Marco Cornaro (c. 1286 – 13 January 1368), also known as Marco Corner, was the 59th doge of Venice, ruling between 1365 and 1368. His brief reign saw the loss of Venetian territory to Genoa and the Ottoman Empire, though Venice was to enjoy economic growth during this time.
The Cornaro family to which the future doge was born was one of Venice's oldest, its lineage traceable to the Romans. It was also one of the richest, having achieved this status from money-lending. The Cornaros would produce three more doges in the 17th and 18th centuries.
Marco Cornaro's first marriage was to Giovanna Scrovegni of Padua, with whom he had three sons and two daughters. His second marriage was to a woman named Caterina about whom little is known other than her low social status made his later election to the doge difficult. Dogaressa Caterina was somewhat mocked for her simple habits, which was not seen as suitable for the rank of a dogaressa, but he always defended her and called her a good woman and wife. Cornaro acquired his own wealth through trade with Egypt. He also followed both military and political careers in the service of the Republic, leading troops at sea and on the mainland. He served as ambassador to Emperor Charles IV and Pope Clement VI, and was also a member of the Venetian delegation to the election of Pope Urban V in Avignon.
Cornaro was instrumental in the discovery and suppression of the attempted coup d'état in 1355 by the then doge Marino Faliero, who intended to declare himself prince of Venice. Following the dissolution of the plot and execution of the conspirators, Cornaro was briefly made vice-doge before a successor to Faliero could be appointed.

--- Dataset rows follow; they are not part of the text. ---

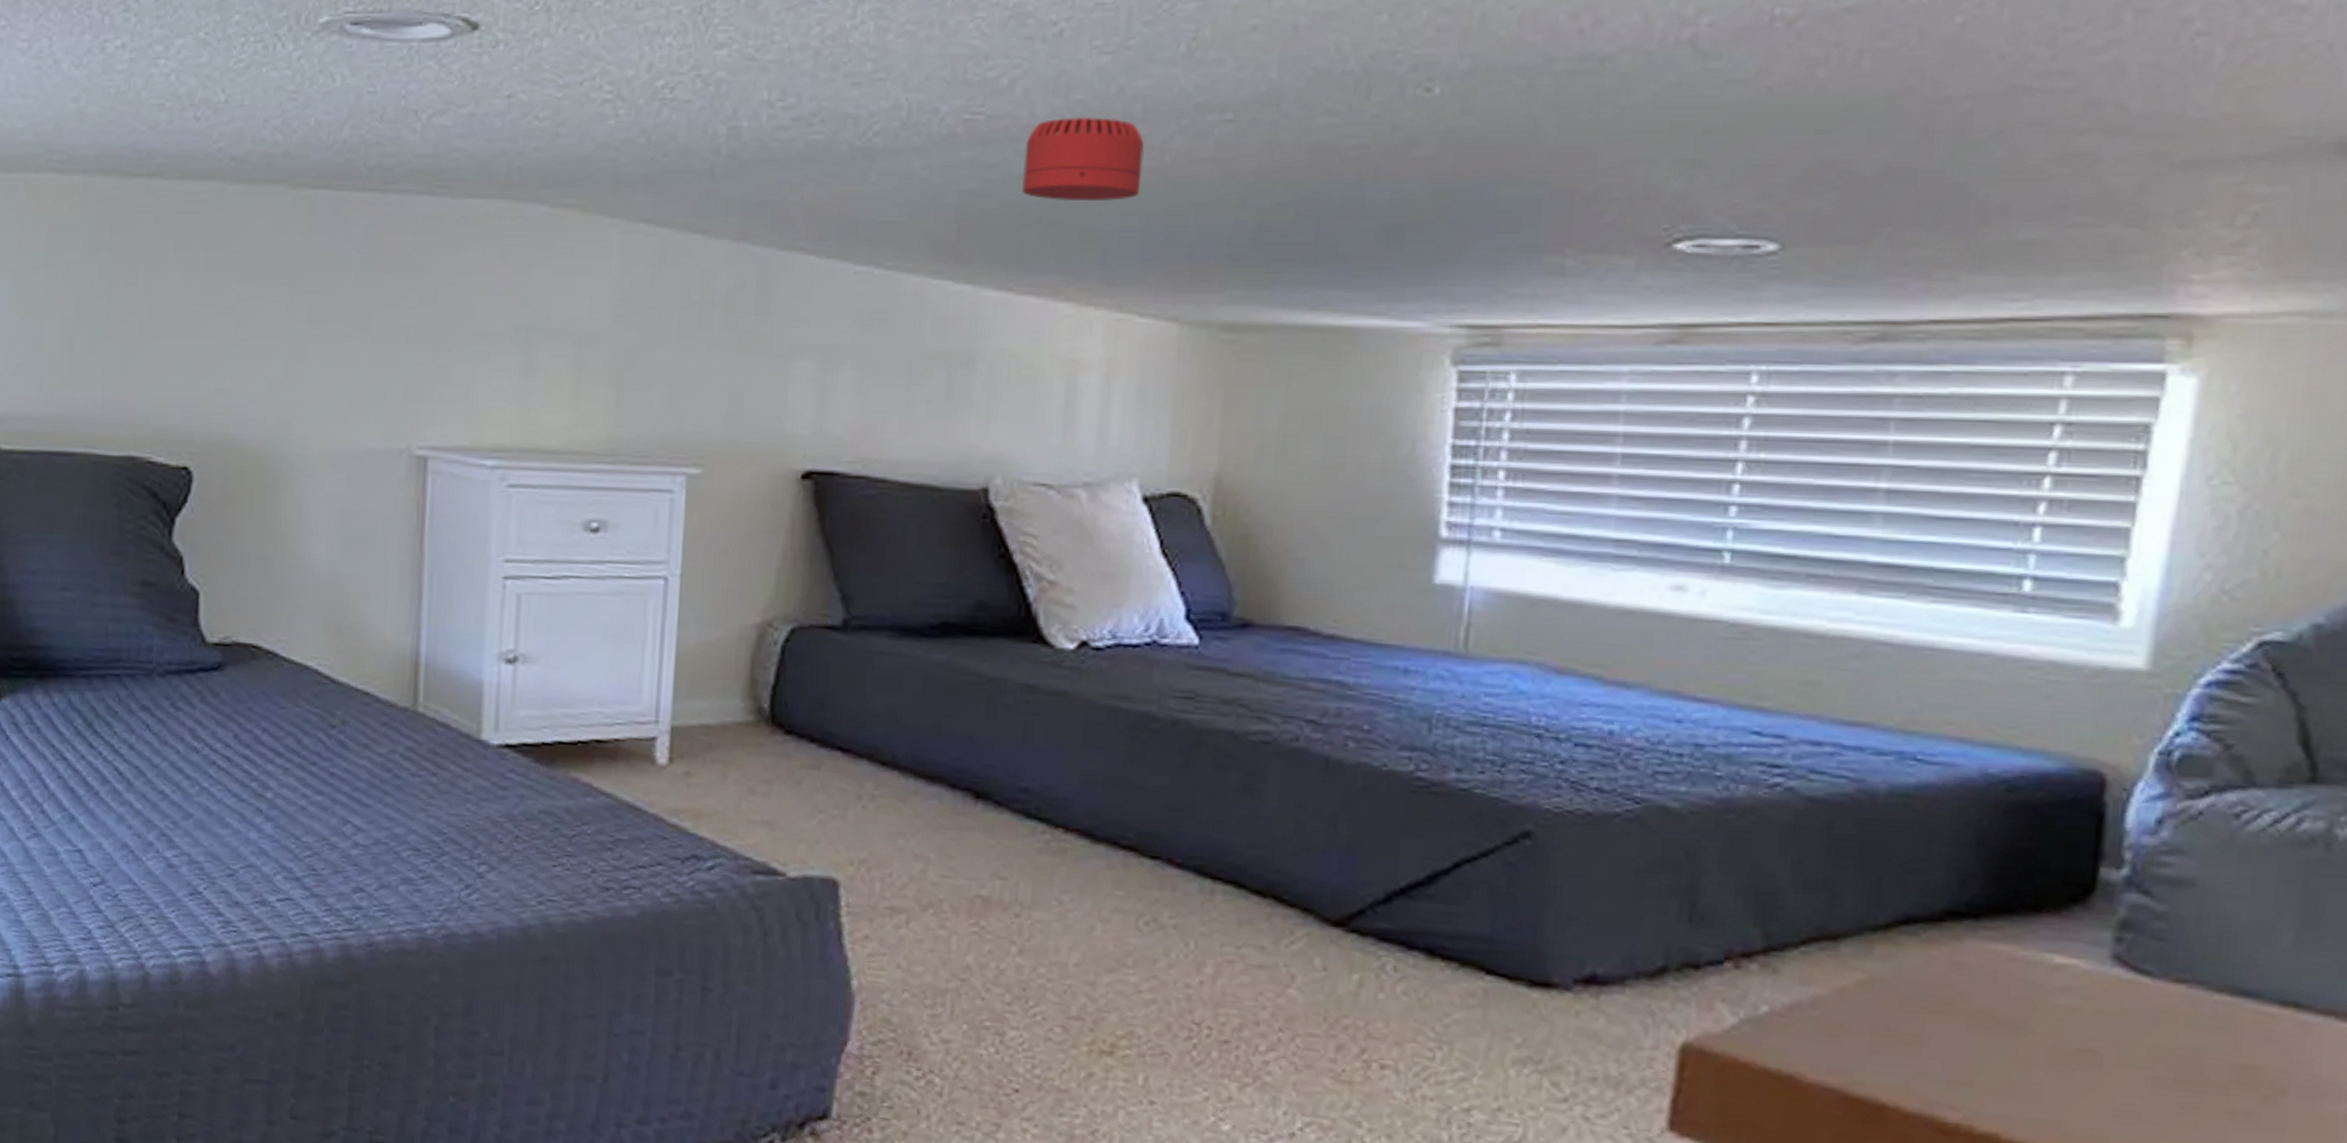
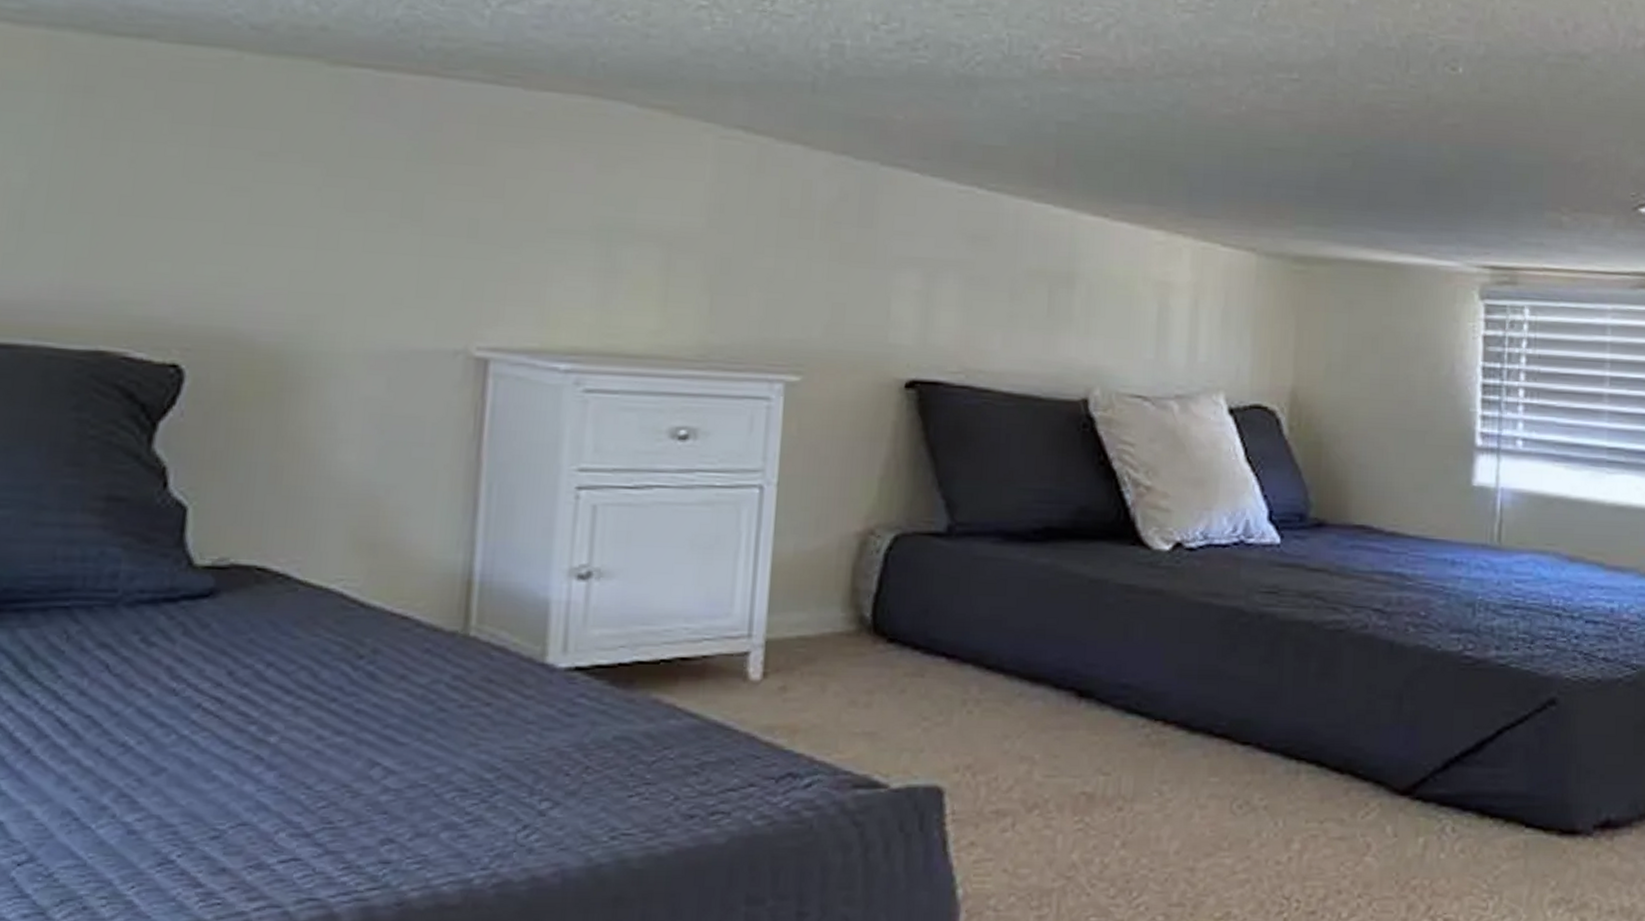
smoke detector: present [1022,116,1145,202] -> none [1116,64,1225,142]

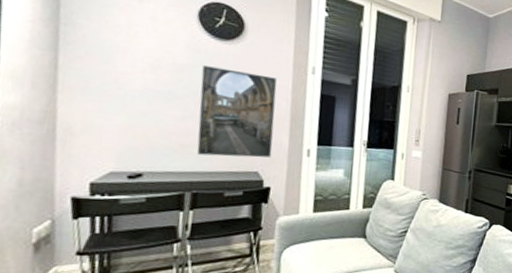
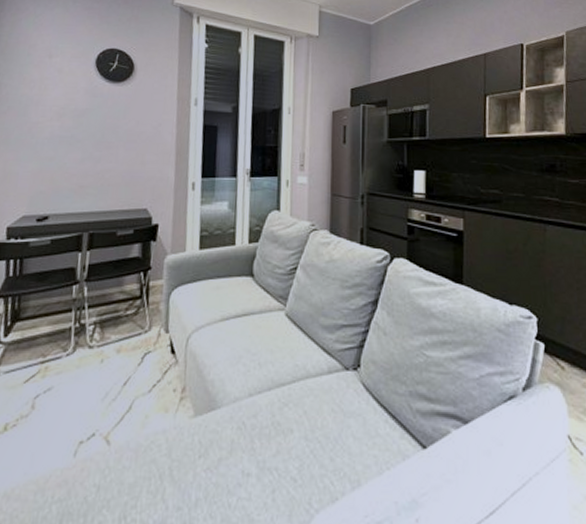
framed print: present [197,65,277,158] -> none [93,108,163,195]

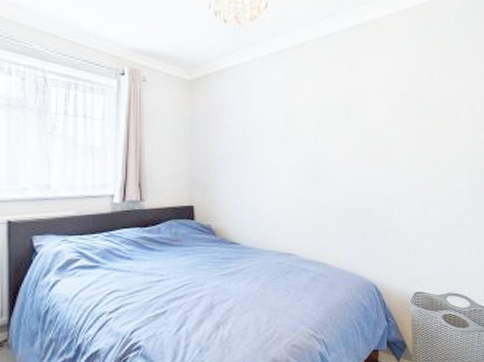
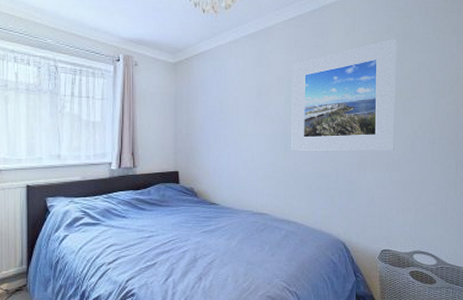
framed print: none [321,65,436,186] -> present [291,39,397,151]

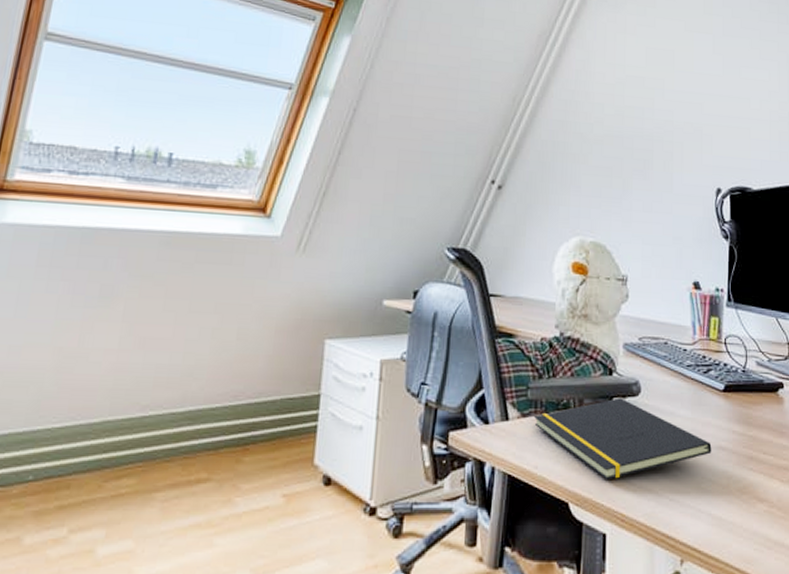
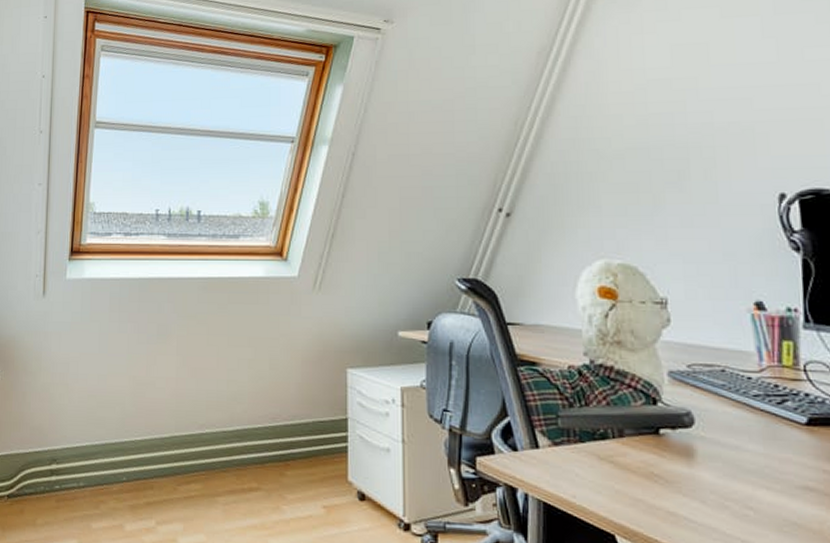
notepad: present [534,398,712,481] -> none [568,429,795,515]

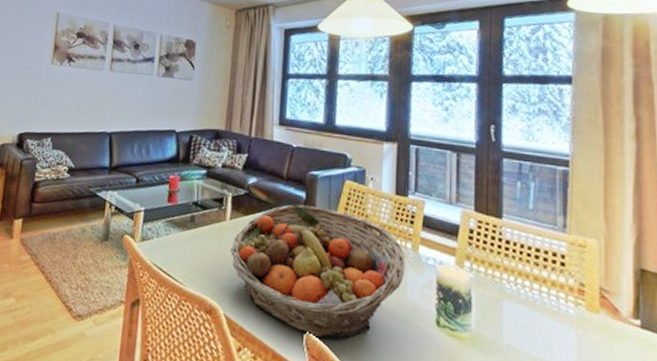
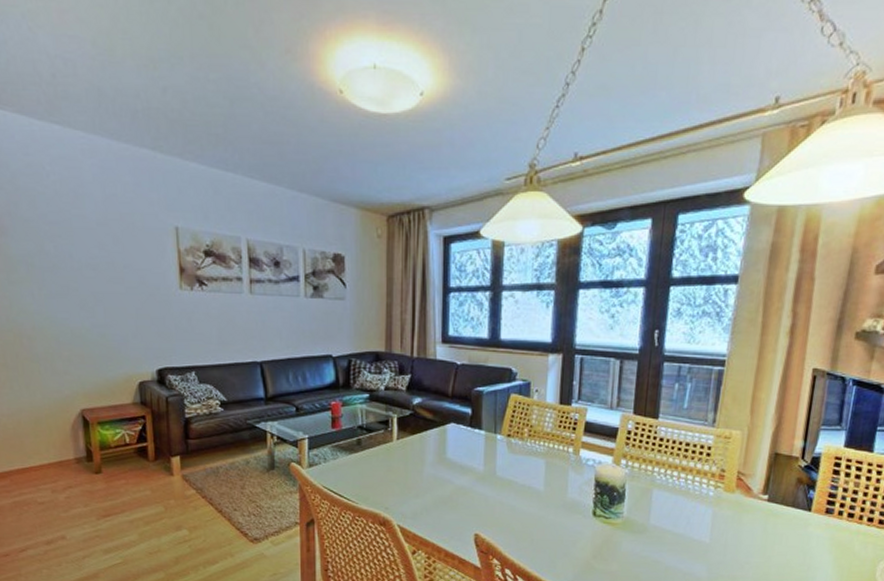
fruit basket: present [230,204,406,340] -> none [399,421,568,536]

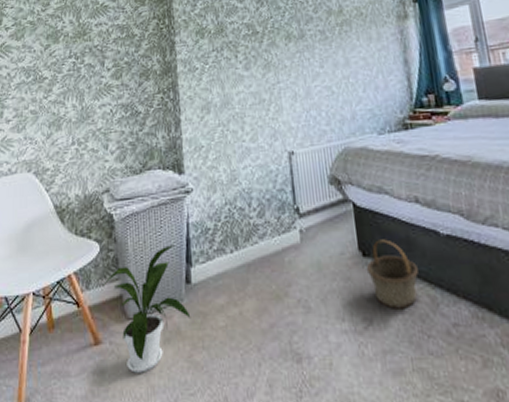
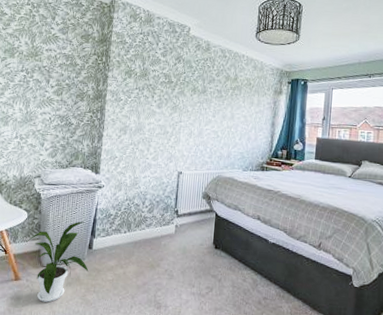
basket: present [366,239,419,309] -> none [215,239,249,285]

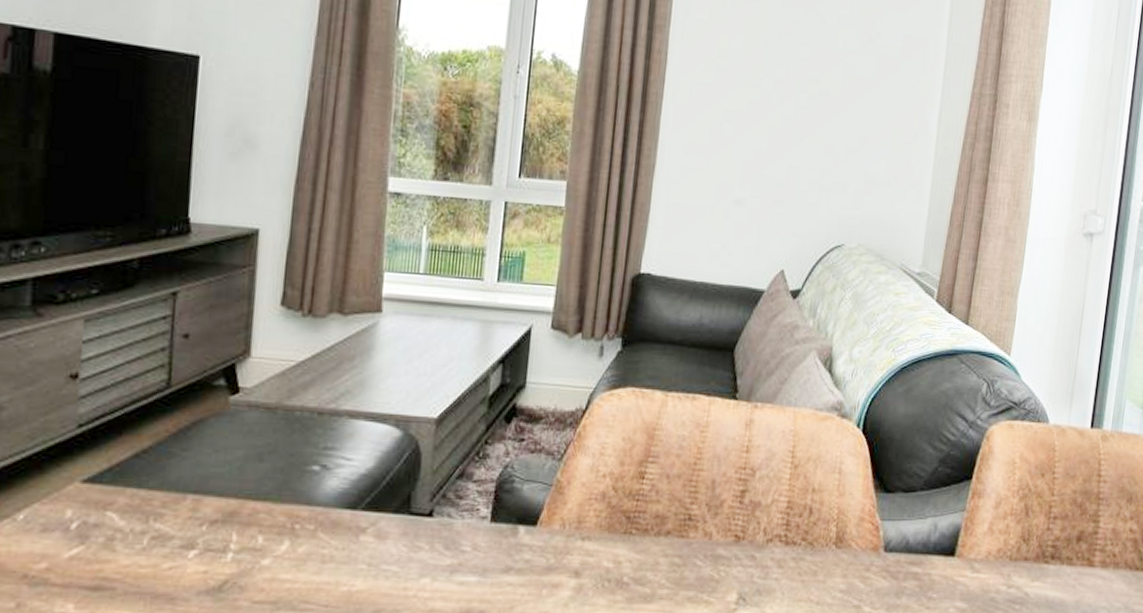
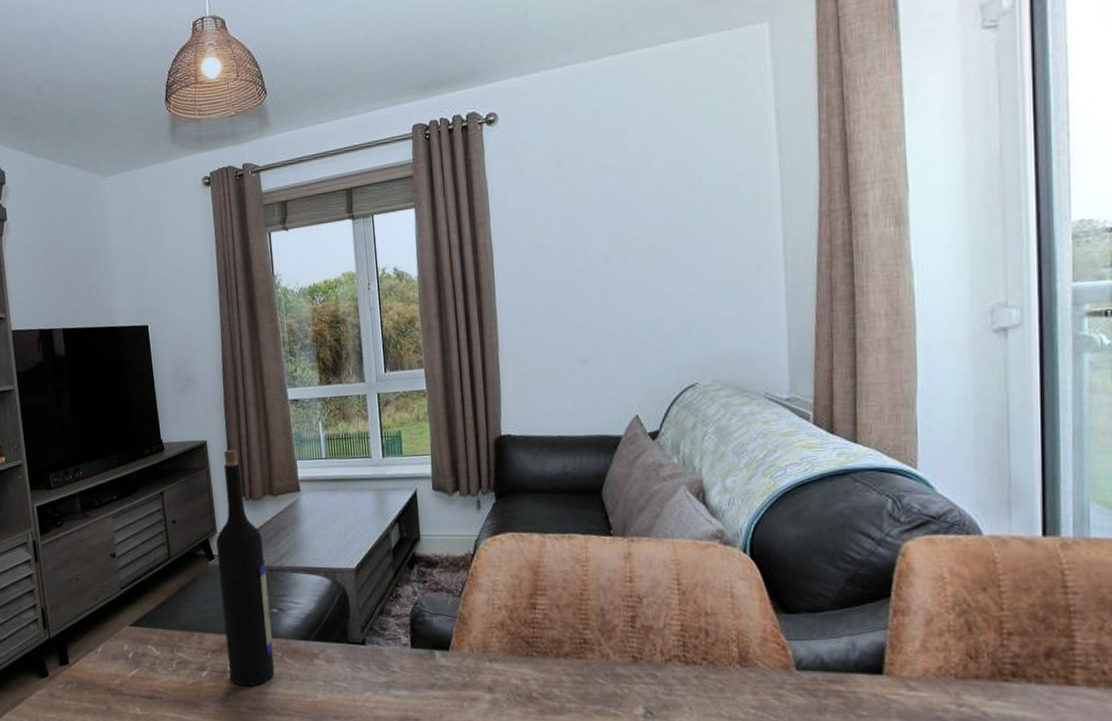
wine bottle: none [230,246,316,570] -> present [216,450,275,686]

On the death of the previous incumbent Lorenzo Celsi on 18 July 1365, Cornaro was elected to the dogal office, despite the aspersions cast by his opponents over his advanced age, his wife's low birth and his friendships with foreign princes. Once elected, in contrast to his predecessors, he established a respectful stance towards Venice's public bodies.
During the two and a half years of his reign, Venice saw no major changes or wars, although it lost the islands of Chios and Lesbos and the city of Phocaea to the Republic of Genoa. He was successful in re-establishing Venetian trade with Egypt by convincing Urban V to rescind his prohibition on dealing with infidels. Cornaro ordered the construction of a wing of the Doge's Palace on its side facing San Marco.
Marco Cornaro died in the early hours of 13 January 1368. He is buried in the Basilica of San Zanipolo.